People get hung up on the whole call volume/staffing thing with EMS vs fire. Suppression staffing and deployment objectives need to be met. True fire/rescue calls may be few and far between, but when they do happen, time is truly of the essence.
agreed 100%. and true EMERGENCY medical calls are much more frequent, and ALL need an emergency room, not a fire truck
two links to union materials aren't good sources, esp when the last one is about a 4th FF on a truck company. they are biased (not that they aren't right, just biased).
There may be only a few fires, a gas leak, CO, etc in an area each year. But if there is a delayed response, more than a few lives can be lost among other things.
delayed responses in any field can result in loss of lives.
To say that fire suppression staffing and deployment should be pared back due to call volume shows ignorance of what fire suppression does and why an adequate, timely response is crucial regardless of call volume.

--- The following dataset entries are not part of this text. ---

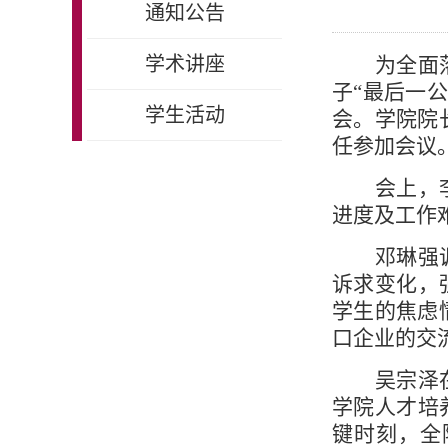
通知公告
学术讲座
为全面
子“最后一公
学生活动
会。学院院
任参加会议
会上，
进度及工作
邓琳强
诉求变化，
学生的焦虑
口企业的交
吴宗泽
学院人才培
键时刻，全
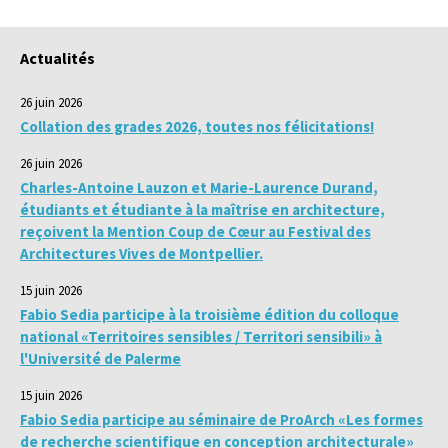
Actualités
26 juin 2026
Collation des grades 2026, toutes nos félicitations!
26 juin 2026
Charles-Antoine Lauzon et Marie-Laurence Durand,
étudiants et étudiante à la maîtrise en architecture,
reçoivent la Mention Coup de Cœur au Festival des
Architectures Vives de Montpellier.
15 juin 2026
Fabio Sedia participe à la troisième édition du colloque
national «Territoires sensibles / Territori sensibili» à
l'Université de Palerme
15 juin 2026
Fabio Sedia participe au séminaire de ProArch «Les formes
de recherche scientifique en conception architecturale»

this is the same fear mongering that unions use to say that every firehouse that closes will result in the loss of lives. It's not true. It DOES increase the chance, but that's the gambit the people in power make. It can be said that a certain hypothetical department has too much fire protection, and maybe they are right? no one ever says that.
The ideal situation is a firehouse with an engine, truck and rescue on every street corner, with 6 guys on each unit. that's ideal, but also not realistic. So the powers that be determine how many and where the suppression units should be located. again, above my paygrade.
Now, I'd personally prefer to have more ambulances on the road, QRV's and such, rather than suppression pieces. This could be through an adequately third service EMS, or through the EMS division of the local FD, doesn't matter.
me too.
The problem is that many local governments want to get by with as little EMS txp staffing and deployment as possible, regardless of the provider.
and therein lies the problem.
That gives rise to ALS/BLS engines stopping the clock, etc. I see it all over the place. ALexandria Fire and EMS has only five ambulances at the present. Richmond Ambulance Authority does SSM to use as few buses and employees as possible. Charleston County EMS runs the bare minimum and uses FD EMS aid from MT Pleasant FD(ALS), Awendaw, James Island, St. John's, St. Andrews, Charleston City, North Charleston FD's, etc. FDNY EMS gets FDNY engines on many ALS jobs as an automatic dispatch as well.
That's what I'm talking about. look at the majority of FD's, how many of their total runs are EMS based? I think for FDNY, they had something like 1.2 million runs last year, of which 800,000 were EMS related (I can't find the actual numbers off the top of my head). Imagine how often those fire suppression units are unavailable for fire jobs due to being on EMS jobs in their first due? and I know it is the same way all over.
as I said before (and you said also), municipalities want to get by with as little EMS as possible. THIS IS WRONG. This mentality needs to change. EMS should be staffed properly, to handle the call volume, as well as the peaks and surges. But they won't, and instead use the fire department to bandaid an understaffed EMS system, which costs more lives than fire related deaths, because a fire truck can't (well, shouldn't, some resort to) do what the patient needs, and that is transport to definitive care, which is a hospital ER.
thank you, you just supported the point I was trying to make.